Short task> Quote the lines verbatim, starting with the first line of the records and ending with the line that contains "collector number: 656", inclusive.
-------------------------
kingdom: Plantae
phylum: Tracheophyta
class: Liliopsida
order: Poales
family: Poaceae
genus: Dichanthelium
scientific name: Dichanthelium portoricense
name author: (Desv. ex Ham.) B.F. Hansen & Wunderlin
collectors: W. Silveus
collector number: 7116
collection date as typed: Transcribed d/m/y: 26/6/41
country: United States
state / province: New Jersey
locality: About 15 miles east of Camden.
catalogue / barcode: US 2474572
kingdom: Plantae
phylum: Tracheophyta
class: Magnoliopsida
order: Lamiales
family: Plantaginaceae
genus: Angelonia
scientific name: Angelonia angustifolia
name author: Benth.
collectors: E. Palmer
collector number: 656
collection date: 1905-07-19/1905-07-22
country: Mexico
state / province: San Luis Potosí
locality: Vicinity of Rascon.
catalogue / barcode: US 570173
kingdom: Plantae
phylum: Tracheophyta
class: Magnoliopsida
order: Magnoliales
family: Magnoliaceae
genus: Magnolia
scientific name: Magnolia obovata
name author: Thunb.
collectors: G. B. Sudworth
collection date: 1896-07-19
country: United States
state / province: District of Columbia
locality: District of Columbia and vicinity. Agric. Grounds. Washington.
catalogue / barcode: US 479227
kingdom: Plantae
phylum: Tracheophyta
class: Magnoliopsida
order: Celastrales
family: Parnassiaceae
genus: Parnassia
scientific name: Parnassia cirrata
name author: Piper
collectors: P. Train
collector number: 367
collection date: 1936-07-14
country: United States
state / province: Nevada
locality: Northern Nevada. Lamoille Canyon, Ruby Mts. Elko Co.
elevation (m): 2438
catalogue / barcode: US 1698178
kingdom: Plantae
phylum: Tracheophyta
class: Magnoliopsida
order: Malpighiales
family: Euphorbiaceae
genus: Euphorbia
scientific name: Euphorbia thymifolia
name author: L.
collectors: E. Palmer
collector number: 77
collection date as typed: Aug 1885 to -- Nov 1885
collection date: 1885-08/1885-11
-------------------------
Task output>
kingdom: Plantae
phylum: Tracheophyta
class: Liliopsida
order: Poales
family: Poaceae
genus: Dichanthelium
scientific name: Dichanthelium portoricense
name author: (Desv. ex Ham.) B.F. Hansen & Wunderlin
collectors: W. Silveus
collector number: 7116
collection date as typed: Transcribed d/m/y: 26/6/41
country: United States
state / province: New Jersey
locality: About 15 miles east of Camden.
catalogue / barcode: US 2474572
kingdom: Plantae
phylum: Tracheophyta
class: Magnoliopsida
order: Lamiales
family: Plantaginaceae
genus: Angelonia
scientific name: Angelonia angustifolia
name author: Benth.
collectors: E. Palmer
collector number: 656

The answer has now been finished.